Mallard family patriarch Mack (voiced by Kumail Nanjiani) has never flown south for the winter. He and his family — mom Pam (Elizabeth Banks), son Dax (Caspar Jennings), and daughter Gwen (Tresi Gazal) — have remained in their secluded pond and never ventured farther than the trees lining its shores. But when a flock of fellow ducks takes a quick break to float upon their waters, Pam, Dax, and Gwen are inspired to go on a great Jamaican adventure, and Mack is going to have to overcome his fear of the outside world if he's going to lead them there.
Acclaimed filmmaker Mike White (HBO's The White Lotus, Brad's Status), working from an original story he conceived with the film's director Benjamin Renner (Ernest & Celestine), wrote the screenplay, and it shows. There is a delicate nimbleness to the story's construction that's surprising. As ridiculous as some of the gags may be, they are delivered with subtle sincerity, and the character-driven core at the center of the narrative is endearingly strong.
White utilizes several road-trip tropes to make sure things remain on a familiar course throughout, but because the Mallards are such a splendidly developed family, that's nothing more than an airborne speed bump. It's easy to fall in love with every member of the clan, including the cranky Uncle Dan, splendidly voiced by a perfectly cast Danny DeVito. It also allows White to fly off on absurd, goofily loopy tangents that somehow still maintain a level of comical believability that viewers of all ages (but especially the youngest ones) will crow about.
A couple of superb set pieces stand out above the rest. The first involves the Mallards coming into close contact with a pair of elderly herons, one of whom is voiced by screen legend Carol Kane. The whole sequence is eerily amusing, feeling in some ways as if it were inspired by Disney's 1949 classic short The Legend of Sleepy Hollow or the more unsettlingly beguiling moments from Don Bluth's 1982 gem The Secret of NIMH. Spectacularly animated and dynamically overseen by Renner and his co-director Guylo Homsy, this rain-drenched segment is an unexpected wonder.
The other memorable bit involves a utopian duck farm the Mallards — now joined by a Jamaican parrot named Delroy (Keegan-Michael Key) that they saved from the clutches of a power-mad New York chef — land in for a brief break.

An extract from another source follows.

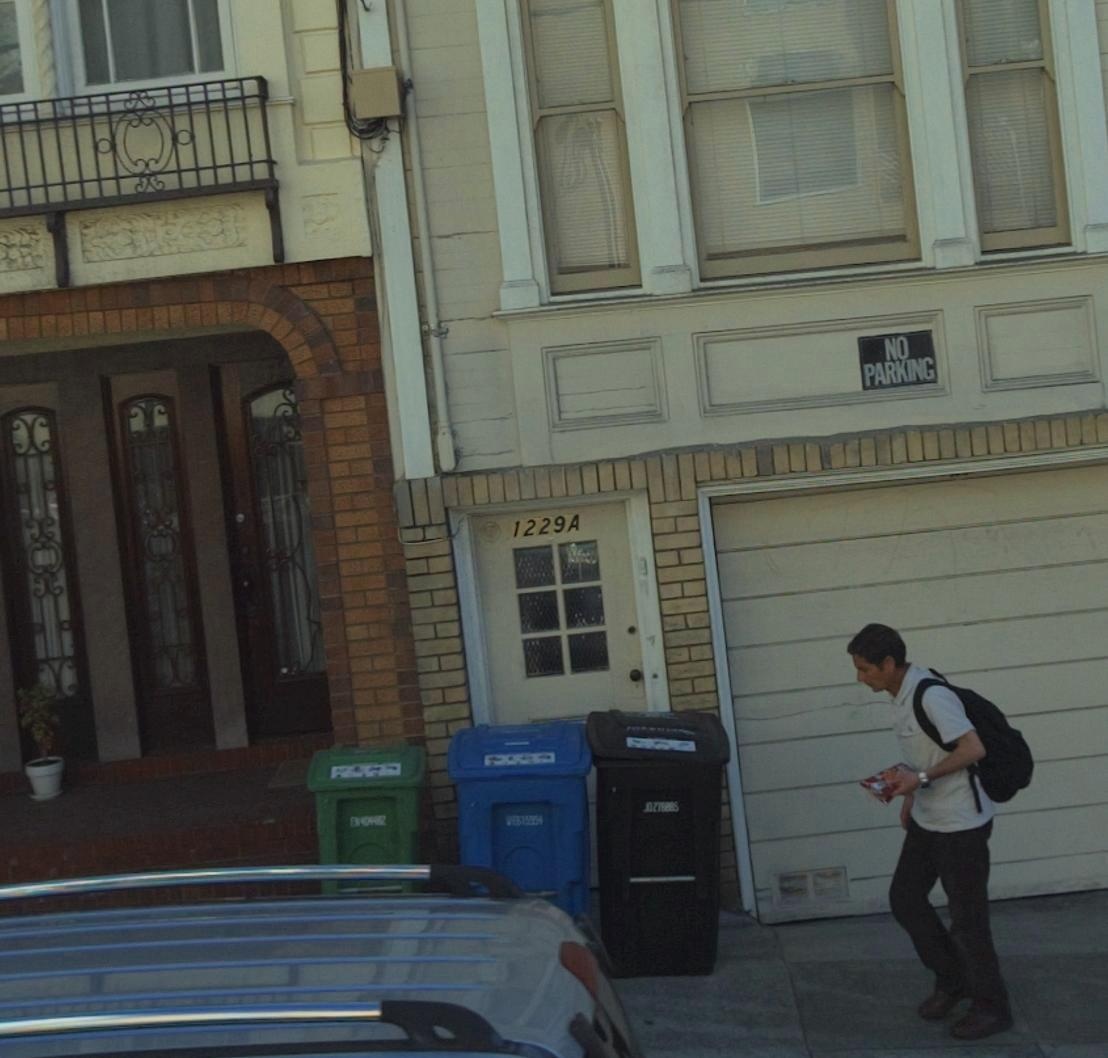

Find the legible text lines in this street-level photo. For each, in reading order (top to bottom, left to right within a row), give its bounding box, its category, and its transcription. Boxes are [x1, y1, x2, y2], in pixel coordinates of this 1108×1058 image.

[883, 334, 911, 362] None: NO
[861, 355, 938, 387] None: PARKING
[511, 512, 582, 541] StreetNumber: 1229A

It's a Six Flags—like amusement park for the fowl-minded, and Dax and Gwen in particular are thrilled to take advantage of its unhealthily gluttonous pleasures.
This brief sojourn into unforeseen danger is coincidentally reminiscent of Aardman's big holiday sequel, Chicken Run: Dawn of the Nugget, currently streaming on Netflix. But where that story entirely revolves around the idea of a poultry farm masquerading as a feather-friendly Shangri-La, White's screenplay just makes a brief pit stop there.
What's shocking is that I found this iteration of the idea to be the far more successful. It's less forced and more emotionally genuine, and Migration does more with the idea in less than 15 minutes than Dawn of the Nugget does in a little over an hour.
Ultimately, I think what I liked most was this film's happy-go-lucky simplicity. White doesn't needlessly complicate things. Most of the jokes land for kids and adults equally. The Mallards are impossible to dislike. The supporting players don't overstay their welcome. The ending stuck its landing and brought a well-deserved smile to my face.
That being the case, I ask you: how could I not enjoy myself? Migration is delightful.